Mitigating human error in the SP

Larry Sheldon LarrySheldon at cox.net
Thu Feb 4 17:13:30 CST 2010


On 2/4/2010 3:30 PM, Scott Weeks wrote:
>
> A recent organizational change at my company has put someone in charge
> who is determined to make things perfect.  We are a service provider,
>
> isn't a common occurrence, and the engineer in question has a pristine
> track record.
>
> This outage, of a high profile customer, triggered upper management to
> react by calling a meeting just days after.  Put bluntly, we've been
> told "Human errors are unacceptable, and they will be completely
> eliminated.  One is too many."
> ----------------------------------------------------------------
>
>
>
>> From experience...
>
> At one point this will become overwhelming.  You'll wake up every morning dreading going to
> work instead of looking forward to it.  Chain shot will be put in the 'blame cannon' and
> blasted regularly and at everyone.  Update your resume and get everything in place just in
> case it gets to the point you can't take it anymore sooner than you expect.  ;-)

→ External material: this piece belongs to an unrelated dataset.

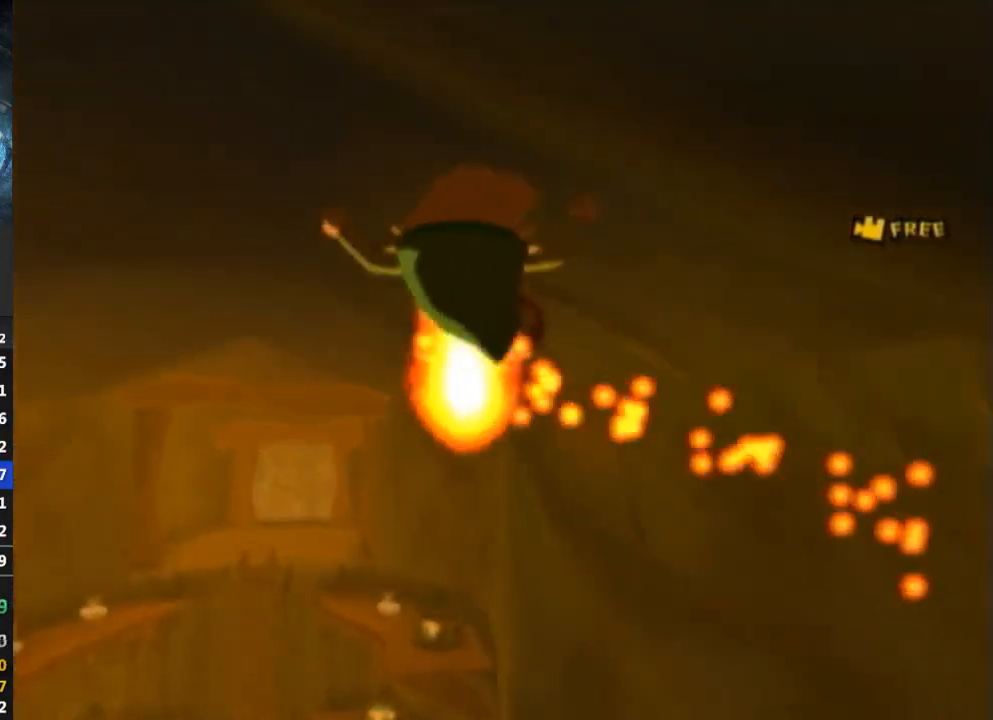
{"buttons": [], "left_stick": "center", "right_stick": "center", "events": []}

This is a golden opportunity.

Prepare a pan for building the lab necessary to pre-test EVERYTHING.

Cost it out.

Present the cost and the plan in a public forum or widely distributed 
memorandum (including as a minimum everybody that was at the meeting and 
everybody in the chain(s) of command between you and the edict giver.


-- 
"Government big enough to supply everything you need is big enough to 
take everything you have."

Remember:  The Ark was built by amateurs, the Titanic by professionals.